• _Problem_
Your answer must be an exact copy of the records, minus any pictures.

• _Records provided_

----

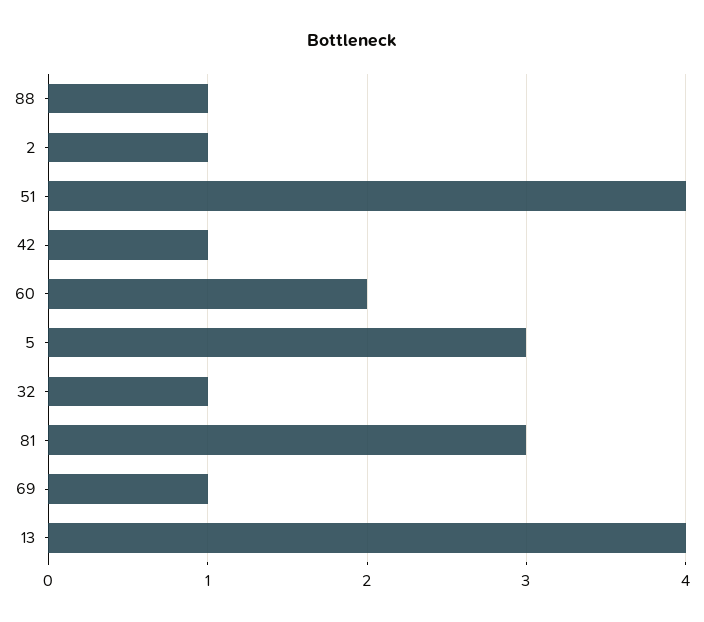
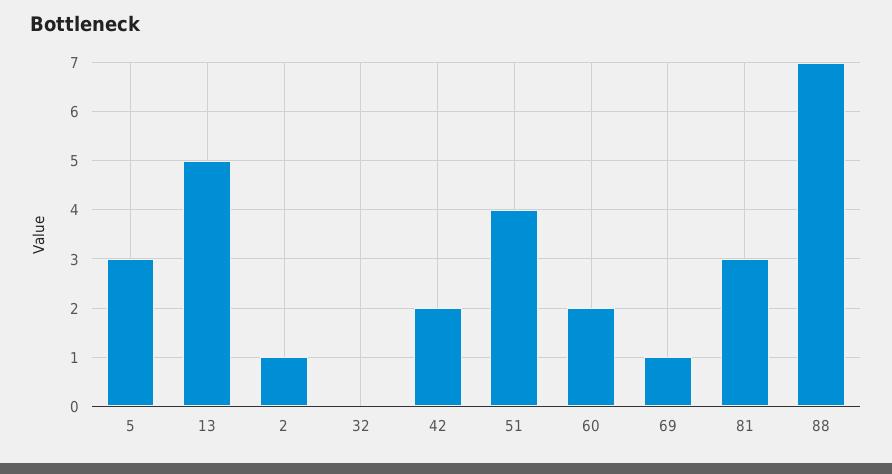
  {
-   "88": 1,
+   "88": 7,
    "2": 1,
    "51": 4,
-   "42": 1,
+   "42": 2,
    "60": 2,
    "5": 3,
-   "32": 1,
+   "32": 0,
    "81": 3,
    "69": 1,
-   "13": 4
+   "13": 5
  }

----

• _Your solution_
  {
-   "88": 1,
+   "88": 7,
    "2": 1,
    "51": 4,
-   "42": 1,
+   "42": 2,
    "60": 2,
    "5": 3,
-   "32": 1,
+   "32": 0,
    "81": 3,
    "69": 1,
-   "13": 4
+   "13": 5
  }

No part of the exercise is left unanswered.